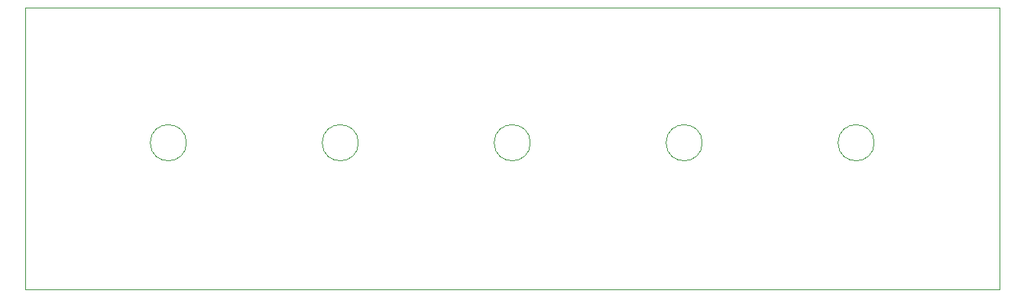
<source format=gbr>
%TF.GenerationSoftware,KiCad,Pcbnew,7.0.6*%
%TF.CreationDate,2023-10-13T04:00:25-07:00*%
%TF.ProjectId,SAL-FP_Keyboard,53414c2d-4650-45f4-9b65-79626f617264,A*%
%TF.SameCoordinates,PX8be9df0PY734a290*%
%TF.FileFunction,Profile,NP*%
%FSLAX46Y46*%
G04 Gerber Fmt 4.6, Leading zero omitted, Abs format (unit mm)*
G04 Created by KiCad (PCBNEW 7.0.6) date 2023-10-13 04:00:25*
%MOMM*%
%LPD*%
G01*
G04 APERTURE LIST*
%TA.AperFunction,Profile*%
%ADD10C,0.100000*%
%TD*%
G04 APERTURE END LIST*
D10*
X-90100000Y-15000000D02*
G75*
G03*
X-90100000Y-15000000I-2000000J0D01*
G01*
X-71050000Y-15000000D02*
G75*
G03*
X-71050000Y-15000000I-2000000J0D01*
G01*
X-52000000Y-15000000D02*
G75*
G03*
X-52000000Y-15000000I-2000000J0D01*
G01*
X-32950000Y-15000000D02*
G75*
G03*
X-32950000Y-15000000I-2000000J0D01*
G01*
X-13900000Y-15000000D02*
G75*
G03*
X-13900000Y-15000000I-2000000J0D01*
G01*
X-108000000Y0D02*
X0Y0D01*
X0Y-31270000D01*
X-108000000Y-31270000D01*
X-108000000Y0D01*
M02*

</source>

* * * * *

> What you have to do: Once you have counted every line in the listing that holds the string "format", give that number and nothing else.

> Answer to the exercise: 2